Taking the L.A. underground -- Ventura style

A plausible way around L.A.

By Ivor Davis 03/20/2008

We’ve all gone through the nightmare. You’ve scored expensive (is there any other kind?) tickets to one of those Music Center theaters in Downtown L.A., or it’s your chance to check out those incredible acoustics at Disney Hall.

In the ’70s or ’80s — for those of you who can remember the ’70s and ’80s — you could climb behind the wheel of your gas guzzler in Ventura and swing south on the 101. And you’d do the Ventura-to-Downtown-60-mile-plus run in 1 hour and 15 minutes — on a slow day.

In 2008 — forgeddaboudit! If your destination is Downtown you had better give yourself two to three hours, and even then you’re not guaranteed to get there before the curtain goes up or the concert master gives his “A” to the string section.

I kid you not. I’ve kept a sorry tab on the Ventura-L.A. time and distance for years. Many a night we booked dinner for 6 p.m., hoping to eat in leisurely fashion and stroll a few blocks up Grand Avenue for an 8 p.m. show. Before we even hit Victoria or Vineyard the traffic began to slow. And I’ve lost count of the number of times I’ve had to phone the restaurant, cancel the reservation because of the clog, or even worse, make it to the restaurant 20 minutes before curtain up — cram dinner into 15 minutes, causing dyspepsia and aggression, not to mention exacerbating blood pressure — and that’s before you get to the theater.

I wish I could say relief is on the way (diamond lanes on the 101 — you’ve got to be kidding), which leaves us with one solution if you want to be revolutionary, bold and daring and do something most Venturans would never conceive of.

How about — ready for it — riding the Los Angeles County Metropolitan Transportation Authority’s subway system into the heart of Downtown.
I know, I know. That’s pretty shocking to anyone who thinks the subway is a foreign means of transportation. You know: the Brits with their Tube, the French with Le Metro and New Yorkers with their grubby subway.

But the other weekend, heading to a play at the L.A. Music Center, we took the gamble — and surprise, surprise. It turned out to be a marvelous experience.

OK, ready? Write this down. You head south and get off the 101 at Lankershim Boulevard. Go north a couple of miles, and suddenly there it is at the Chandler intersection — on your right, a gleaming modernistic-looking glass and steel structure: The North Hollywood Metro station. And you can park your car for free and wait on the platform for the highly colored metro train.

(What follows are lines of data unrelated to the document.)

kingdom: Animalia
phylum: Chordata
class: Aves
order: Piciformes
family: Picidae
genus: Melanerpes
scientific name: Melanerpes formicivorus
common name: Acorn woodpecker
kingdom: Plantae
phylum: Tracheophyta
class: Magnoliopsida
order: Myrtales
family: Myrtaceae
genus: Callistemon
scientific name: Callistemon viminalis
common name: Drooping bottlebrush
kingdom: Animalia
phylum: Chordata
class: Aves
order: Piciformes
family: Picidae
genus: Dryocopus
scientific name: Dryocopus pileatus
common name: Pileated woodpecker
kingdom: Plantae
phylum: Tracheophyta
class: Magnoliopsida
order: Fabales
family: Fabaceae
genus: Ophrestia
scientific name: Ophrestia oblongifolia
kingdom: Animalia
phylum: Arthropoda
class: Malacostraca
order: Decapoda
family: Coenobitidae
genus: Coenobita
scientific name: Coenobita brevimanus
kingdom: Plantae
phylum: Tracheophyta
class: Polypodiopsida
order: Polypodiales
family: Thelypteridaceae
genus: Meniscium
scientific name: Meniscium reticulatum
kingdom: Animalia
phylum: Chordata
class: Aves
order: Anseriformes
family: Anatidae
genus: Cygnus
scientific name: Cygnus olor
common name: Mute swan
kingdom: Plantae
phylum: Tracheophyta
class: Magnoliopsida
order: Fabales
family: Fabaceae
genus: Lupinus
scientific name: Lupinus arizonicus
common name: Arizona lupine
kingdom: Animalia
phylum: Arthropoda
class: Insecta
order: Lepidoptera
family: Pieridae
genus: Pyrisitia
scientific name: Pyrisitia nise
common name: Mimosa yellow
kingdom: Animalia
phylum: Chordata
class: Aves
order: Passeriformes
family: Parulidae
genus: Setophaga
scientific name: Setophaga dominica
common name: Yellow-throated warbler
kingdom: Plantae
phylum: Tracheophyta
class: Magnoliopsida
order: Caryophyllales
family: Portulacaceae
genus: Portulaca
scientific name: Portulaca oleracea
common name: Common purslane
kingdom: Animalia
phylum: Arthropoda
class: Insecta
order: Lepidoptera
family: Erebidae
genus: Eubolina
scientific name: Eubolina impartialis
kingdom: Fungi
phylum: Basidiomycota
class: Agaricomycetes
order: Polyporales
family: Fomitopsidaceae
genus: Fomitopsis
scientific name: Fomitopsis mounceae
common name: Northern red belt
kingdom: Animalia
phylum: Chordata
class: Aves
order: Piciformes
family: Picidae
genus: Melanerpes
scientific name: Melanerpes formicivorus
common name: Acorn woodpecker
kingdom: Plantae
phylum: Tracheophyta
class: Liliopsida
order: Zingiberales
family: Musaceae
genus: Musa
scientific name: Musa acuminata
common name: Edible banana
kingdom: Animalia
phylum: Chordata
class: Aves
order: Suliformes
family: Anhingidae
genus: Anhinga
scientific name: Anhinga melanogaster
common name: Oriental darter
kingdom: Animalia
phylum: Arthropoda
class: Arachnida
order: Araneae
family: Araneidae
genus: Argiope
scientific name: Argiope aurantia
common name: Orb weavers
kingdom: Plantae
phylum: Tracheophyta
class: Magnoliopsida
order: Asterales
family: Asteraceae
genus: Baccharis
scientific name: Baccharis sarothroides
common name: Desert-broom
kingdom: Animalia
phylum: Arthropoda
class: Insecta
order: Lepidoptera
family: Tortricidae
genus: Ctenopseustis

We went on a Saturday afternoon, so maybe we missed the daily rush hour. And when I told friends in Ventura to risk this new journey they seemed impressed, until one of them snipped: “Why bother — by the time you get to North Hollywood you’re passed the worst of the traffic — and almost Downtown anyway.”

Yeah … but what about that unpredictable 15-mile slab of the Hollywood Freeway into Downtown?

But I must say the Metro Red Line ride was sheer pleasure. First of all it only costs $1.25 (if you’re older than 62 it’s just 55 cents), and once you’ve mastered the automatic ticket machines it’s smooth sailing.

The trains are astonishingly clean, not at all like those menacing Manhattan subways packed with gang members and dozing zombies depicted so horrendously in countless movies. (Actually, the Red Line, which cost a mere $5.6 billion to build, has also been featured in several Hollywood movies, including Lethal Weapon 3 and Speed.)

And what astonished me on my journey down was that no one took my ticket. In fact, would you believe the train runs on the honor system? How’s that again?

All the stations are likewise clean and sparkling. No graffiti. The ride to Downtown is 17 miles — and while the train can go up to 70 mph, it proceeded on this occasion at a leisurely pace, taking just less than 30 minutes through 12 stations until we arrived at the Civic Center/ Tom Bradley Station — that’s one before the end of the line, Union Station, which hooks up to Amtrak and Metrolink.

Because it was Saturday there were no hordes of office workers heading Downtown, as there are on weekdays. And the peace and quiet was a treat.

At Civic Center the up escalator deposited me one block from the Music Center and just a couple of blocks to Disney Hall. And I didn’t have to worry about the Music Center’s pricey parking or fighting the bumper-to-bumper procession of cars, with their attendant carbon monoxide poisoning out of the underground car park after the show.

But there’s still the point that you have to take your car all the way to North Hollywood. So you might want to park at the Woodland Hills station and then take the orange line to the North Hollywood red line station — and then to Downtown.

You can actually plan your preferred route. Just go to their Web site, www.metro.net and punch in the trip planner — and have fun on ways to take the train to Staples Center, the Convention Center, or even LAX.

Still, when all is said and done I suppose taking the L.A. Underground is so-called progress — although it still doesn’t come close to my hometown of London.